Text provided:
The plasmid pET-PsChiC was transformed in E. coli BL21 (DE3) competent cells using the CaCl2 heat shock method (Sambrook and Russell, 2001). The clones were streaked onto Luria-Bertani (LB) agar plates containing kanamycin (50 μg/mL) and the plates then incubated at 37 °C for 16 h. A single clone was selected and used to inoculate 10 mL of LB broth containing kanamycin (50 μg/mL) followed by incubation at 37 °C with vigorous agitation in a shaking incubator. Approximately 5 mL of overnight culture was used to inoculate 100 mL of LB medium containing kanamycin (50 μg/mL) in a 500 mL fermenter and the culture was grown at 30 °C with vigorous agitation. When cells reached an optical density of 0.6 at 600 nm, isopropyl-β-D-thiogalactoside (IPTG; 0.8 mM) was added to induce chitinase gene expression. After an appropriate period of induction (Fan et al., 2007), the cells were harvested by centrifugation (3,000 × g, 15 min, 4 °C), ruptured on ice in an Ultrasonic Cell Disruptor and either used immediately or stored at −20 °C. After centrifugation (10,000 × g, 20 min) to remove cells, the total cell extract (crude chitinase) containing the intracellular chitinase was collected for measurement of chitinase activity or subjected to His-Tag affinity purification.

Chitinase assay

Pseudomonas sp. TXG6-1 was grown in 100 mL of basal medium containing 0.1% K2HPO4 and 0.05% MgSO4•7H2O (pH 7.0), and supplemented with 0.5–2% (w/v) of colloidal chitin as the sole carbon/nitrogen (C/N) source. The bacteria were cultured aerobically in a 250 mL Erlenmeyer flask at 30 °C for three days on a rotary shaker (150 rpm). After centrifugation (3,000 × g, 4 °C, 15 min), the supernatants were collected for measurement of chitinase activity.

Dataset extract:
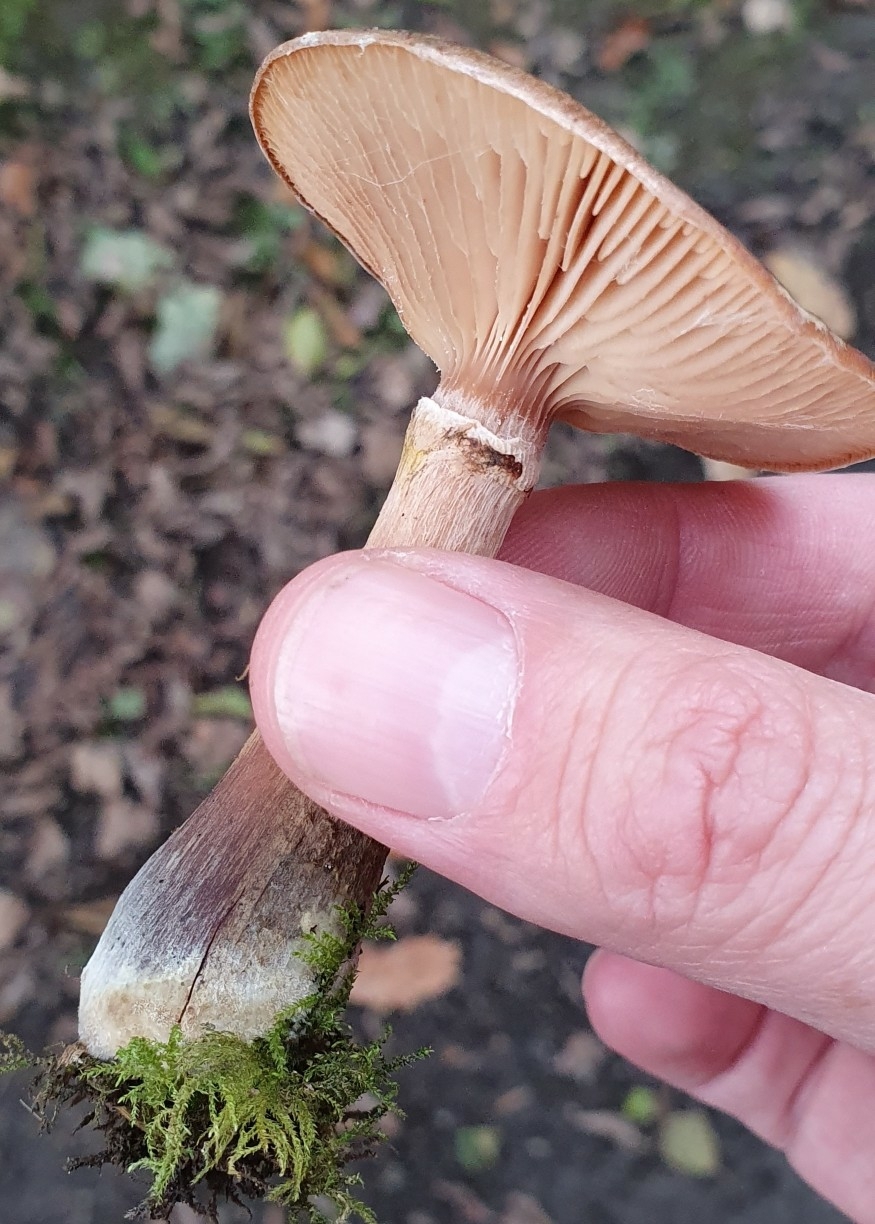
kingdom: Fungi
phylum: Basidiomycota
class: Agaricomycetes
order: Agaricales
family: Physalacriaceae
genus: Armillaria
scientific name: Armillaria gallica
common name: Bulbous honey fungus
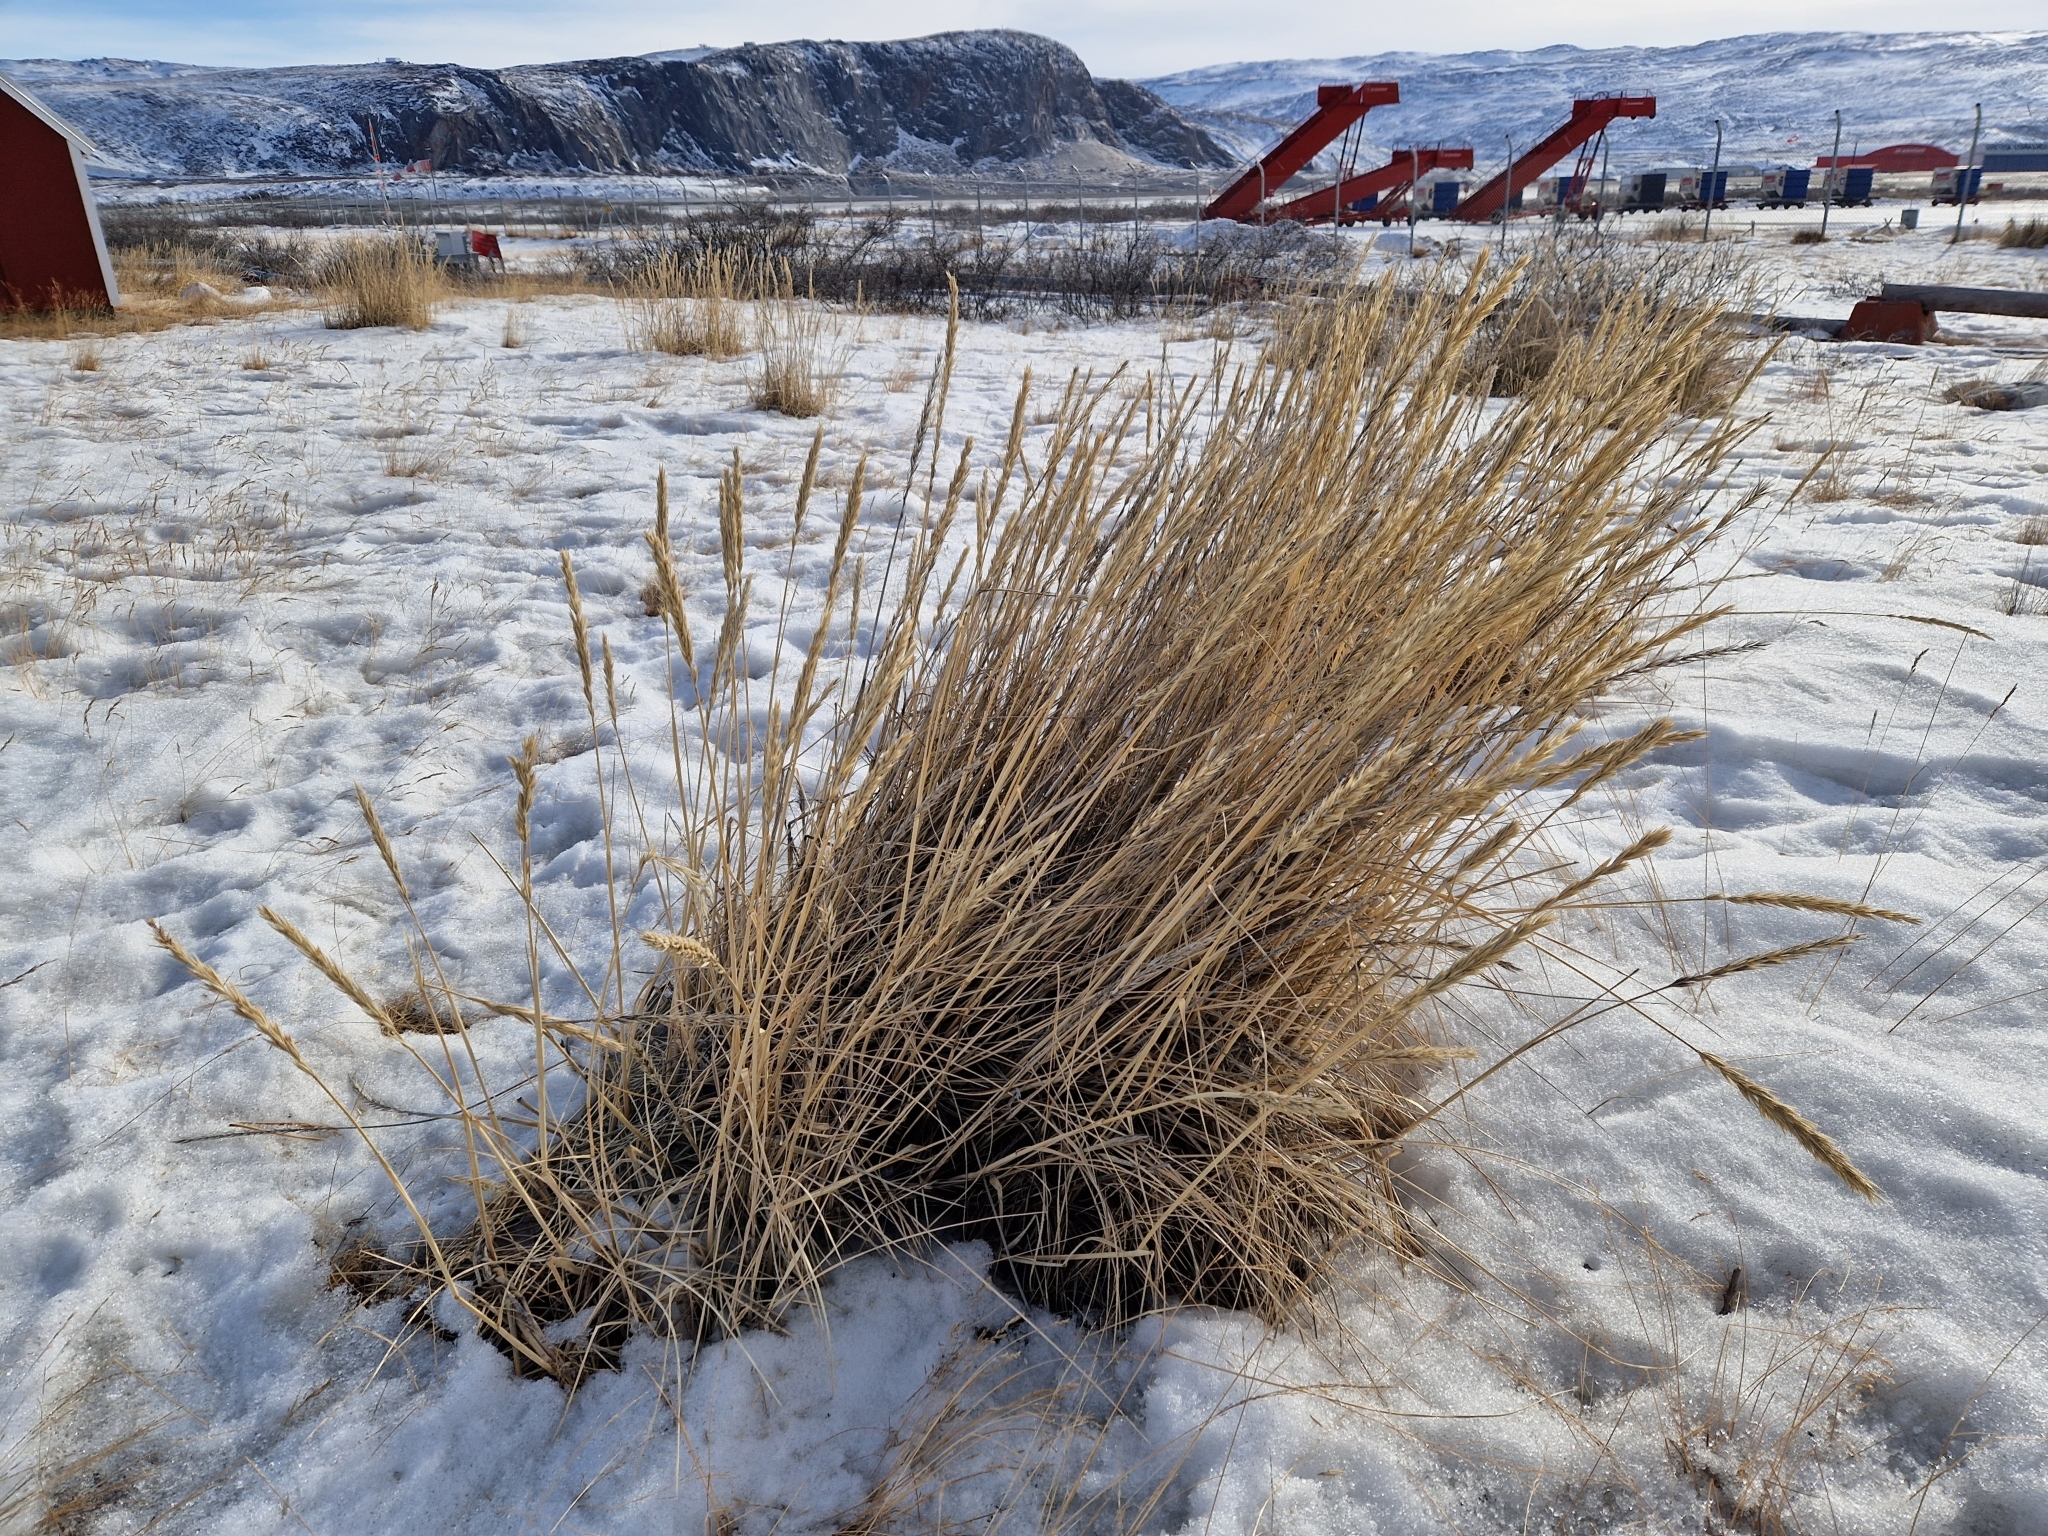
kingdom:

What is needed: In the text on chitinase production, at what optical density at 600 nm was IPTG added to induce chitinase gene expression?

Answer space: 0.6